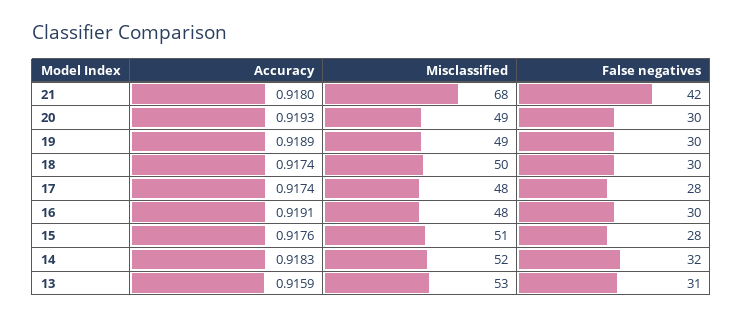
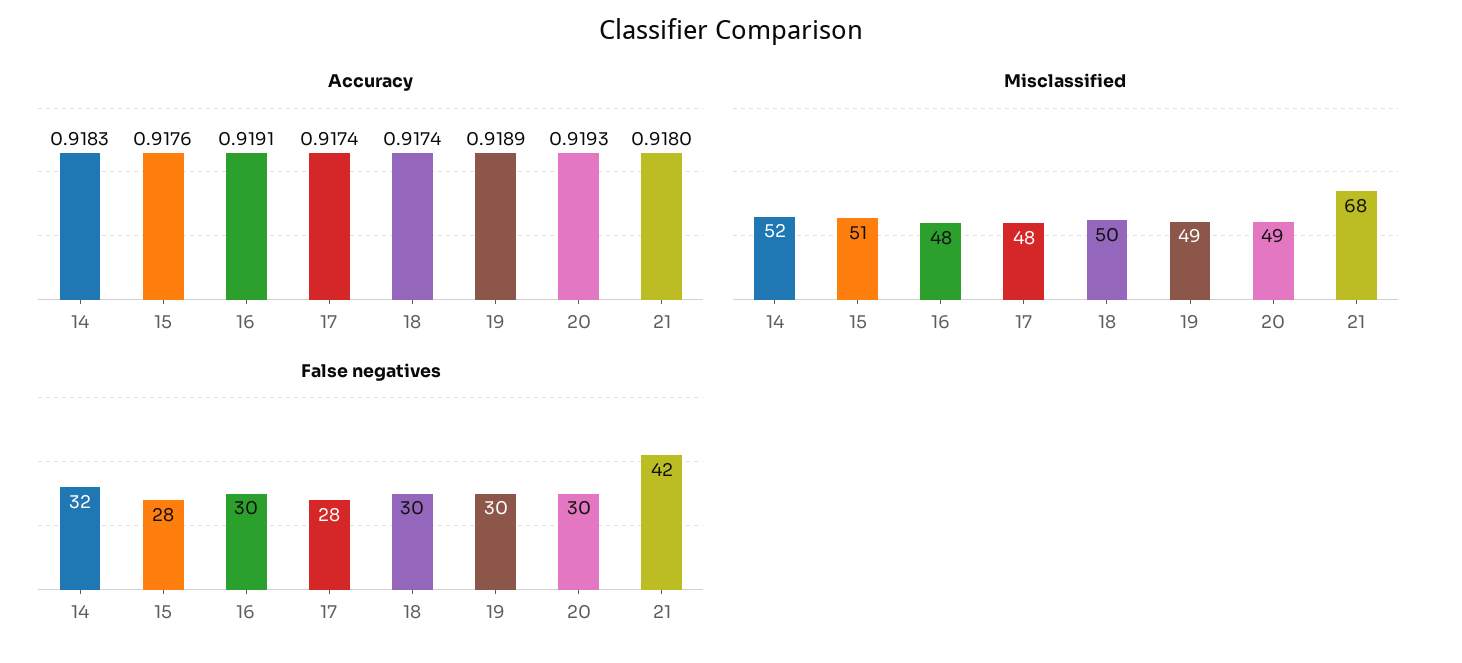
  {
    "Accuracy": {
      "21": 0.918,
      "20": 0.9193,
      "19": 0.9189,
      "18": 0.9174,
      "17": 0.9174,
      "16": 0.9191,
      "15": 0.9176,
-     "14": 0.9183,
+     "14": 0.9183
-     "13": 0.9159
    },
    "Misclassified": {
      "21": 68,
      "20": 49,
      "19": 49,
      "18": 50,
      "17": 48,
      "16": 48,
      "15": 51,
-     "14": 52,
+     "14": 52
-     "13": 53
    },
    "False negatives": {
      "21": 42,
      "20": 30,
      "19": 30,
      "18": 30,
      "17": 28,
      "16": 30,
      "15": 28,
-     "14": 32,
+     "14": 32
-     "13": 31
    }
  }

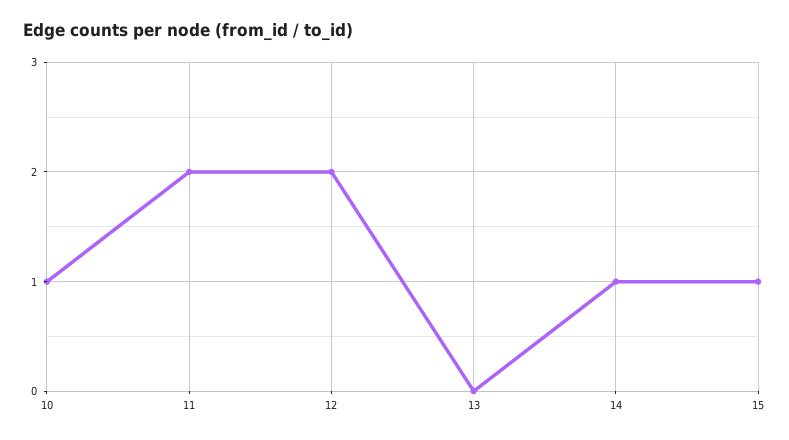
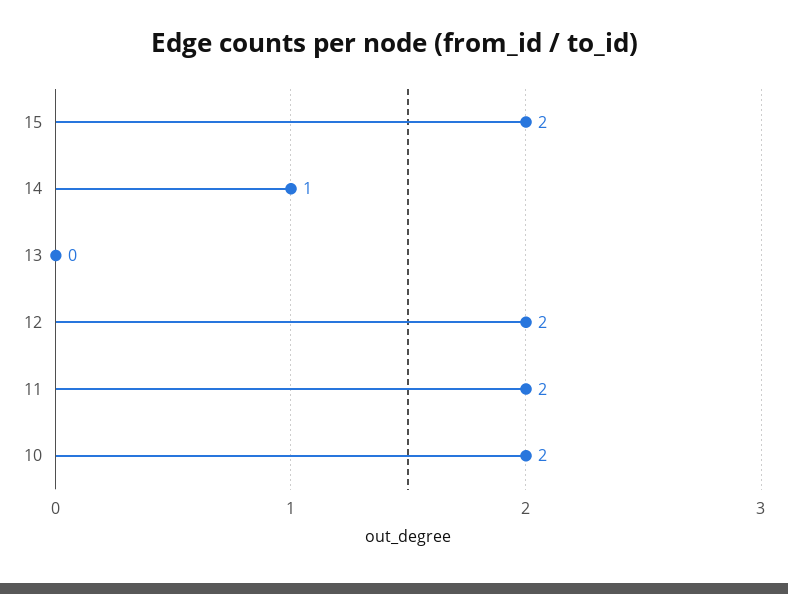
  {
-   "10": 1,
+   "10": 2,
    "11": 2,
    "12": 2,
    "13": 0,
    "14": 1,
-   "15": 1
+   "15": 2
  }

————————

PROBLEM TO WORK ON: If pictures appear among the records, do not carry them over; retype the rest exactly.

EXPECTED ANSWER:
  {
    "Accuracy": {
      "21": 0.918,
      "20": 0.9193,
      "19": 0.9189,
      "18": 0.9174,
      "17": 0.9174,
      "16": 0.9191,
      "15": 0.9176,
-     "14": 0.9183,
+     "14": 0.9183
-     "13": 0.9159
    },
    "Misclassified": {
      "21": 68,
      "20": 49,
      "19": 49,
      "18": 50,
      "17": 48,
      "16": 48,
      "15": 51,
-     "14": 52,
+     "14": 52
-     "13": 53
    },
    "False negatives": {
      "21": 42,
      "20": 30,
      "19": 30,
      "18": 30,
      "17": 28,
      "16": 30,
      "15": 28,
-     "14": 32,
+     "14": 32
-     "13": 31
    }
  }

  {
-   "10": 1,
+   "10": 2,
    "11": 2,
    "12": 2,
    "13": 0,
    "14": 1,
-   "15": 1
+   "15": 2
  }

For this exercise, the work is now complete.